# Source for LEDs



## T. J. (May 25, 2021)

Does anyone know of a good source for LEDs - the really bright ones that are used in flashlights?


----------



## mickri (May 25, 2021)

__





						LED Lighting For Everything | Super Bright LEDs
					






					www.superbrightleds.com


----------



## rwm (May 25, 2021)

I also struggled with this recently. I was looking to find and individual diode, not an assembly. I could not find one bright enough. I ended up using a Maglight replacement LED but that comes with an entire circuit attached. Digikey must have something available if you know what to order? I find Digikey overwhelming due to the number of choices.
Robert


----------



## mattthemuppet2 (May 25, 2021)

digikey has loads, but you also need to know what you're looking for. Plus they generally come as bare LEDs, not on a star that you can solder to.

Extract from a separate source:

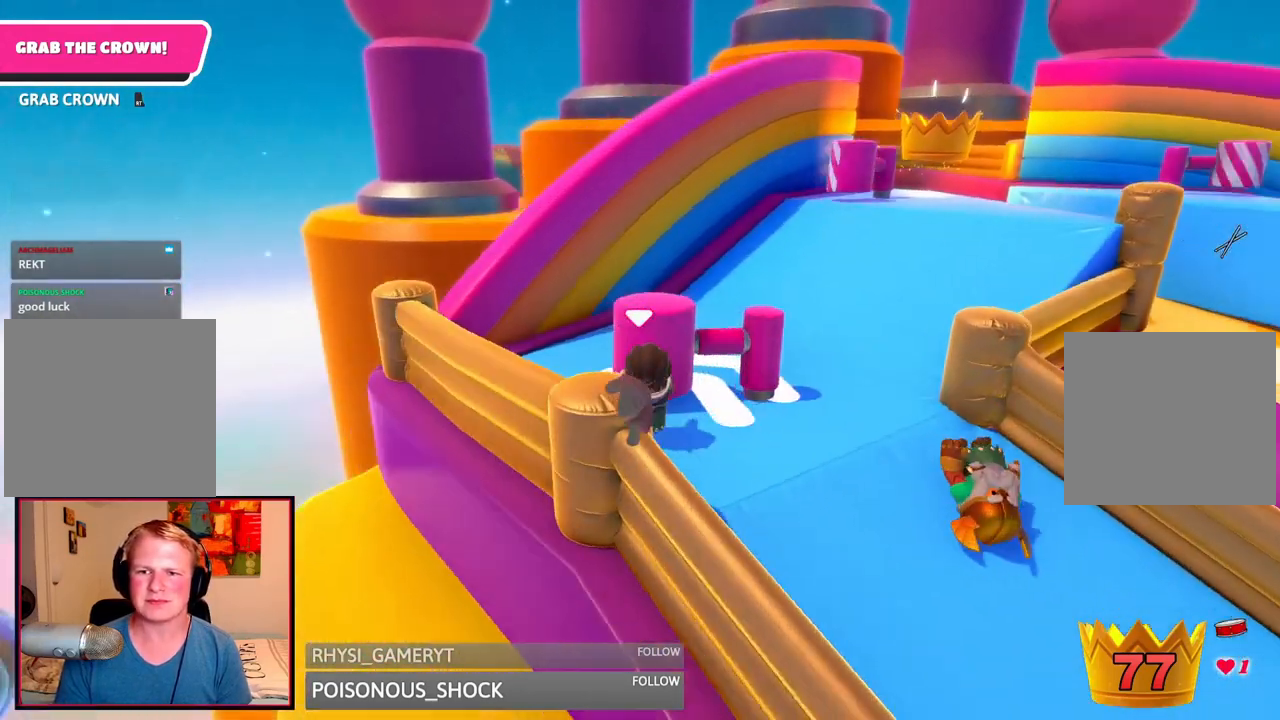
{"dt_ms": 500, "buttons": [], "left_stick": "up", "right_stick": "center", "events": [[42, "right_stick", "center"], [208, "right_stick", "right"], [417, "right_stick", "center"]]}
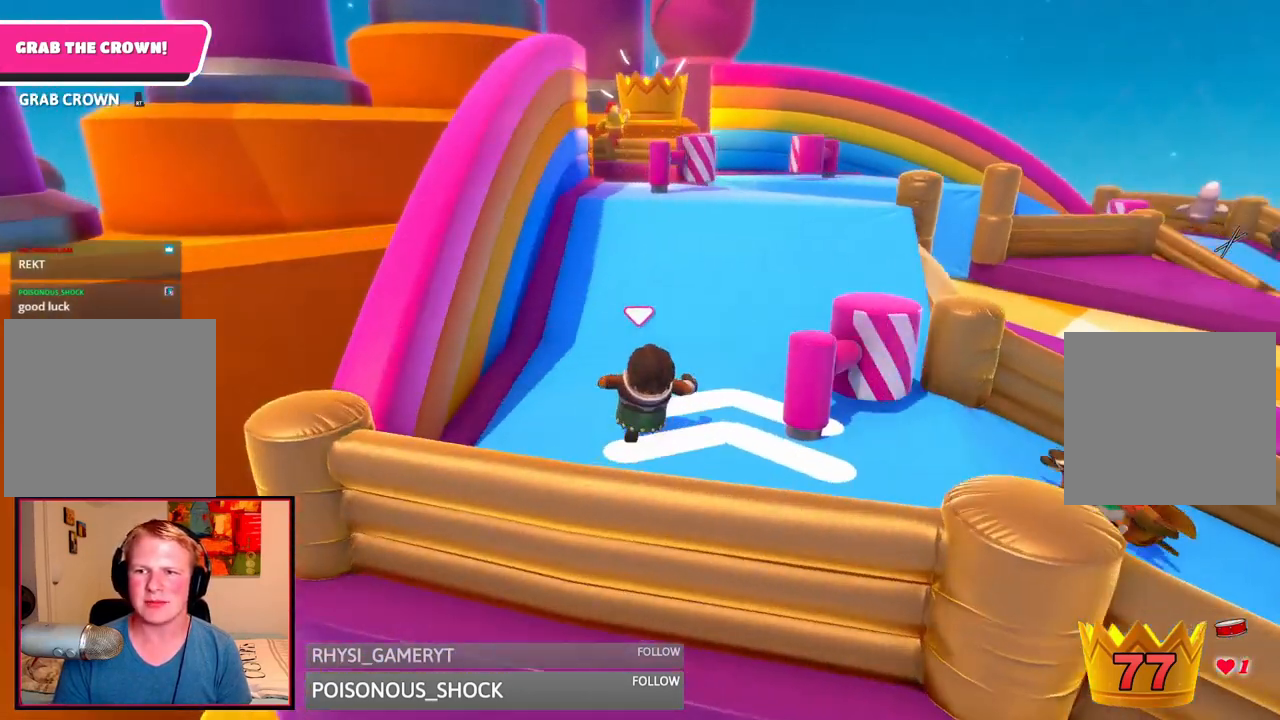
{"dt_ms": 500, "buttons": [], "left_stick": "up", "right_stick": "center", "events": []}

Here's one I've bought from before (LED type is just an example - a common flashlight LED)




__





						Cree Xlamp XM-L2 LEDs
					





					www.ledsupply.com
				




if you want to dive into the weeds, Budgetlightforum.com has more info than you could ever imagine about LEDs!


----------



## GunsOfNavarone (May 25, 2021)

MNT Electronics

Try Samsung...


----------



## markba633csi (May 26, 2021)

MPJA.com is one,  also Aliexpress if you can wait.  
Digi-key, Mouser, Allied 
Anchor electronics in Santa Clara, Ca has lots of them:  (plus a lot of other nifty parts)
www.anchor-electronics.com


----------



## GunsOfNavarone (May 26, 2021)

I think the Samsung LH351D is Rated at 2300 lumens, it’s what I am putting in my next build, but be aware...it gets HOT in turbo mode!


----------



## RJSakowski (May 26, 2021)

Be wary of marketing terms like super bright.  I won't buy an LED unless it specifies the output in lumens or an equivalent.  Newer LED's  are typically running at more than 100 lumens/watt so wattage is another indicator.  White LED's run at around 3.5 volts so 3.5 x the amps gives you watts.  Some vendors will give the absolute maximum current/wattage/lumens as a spec and can be many times the recommended operating conditions.  Excessive driving conditions will shorten the the life significantly.  Running to the max usually requires thermal management as well.

As to actual selection of LED's, I look at specs for various families.  Data sheets are usually available on line from the manufacturer.  Then I shop by part number.  Cree and Philips Lumileds are two manufacturers that I have used.  Future Electronics and, LED Supply are two vendors that I have used.





						Electronic Components Distributor | Future Electronics
					

Global electronic components distributor with huge inventory of in stock and same day ready to ship electronic components.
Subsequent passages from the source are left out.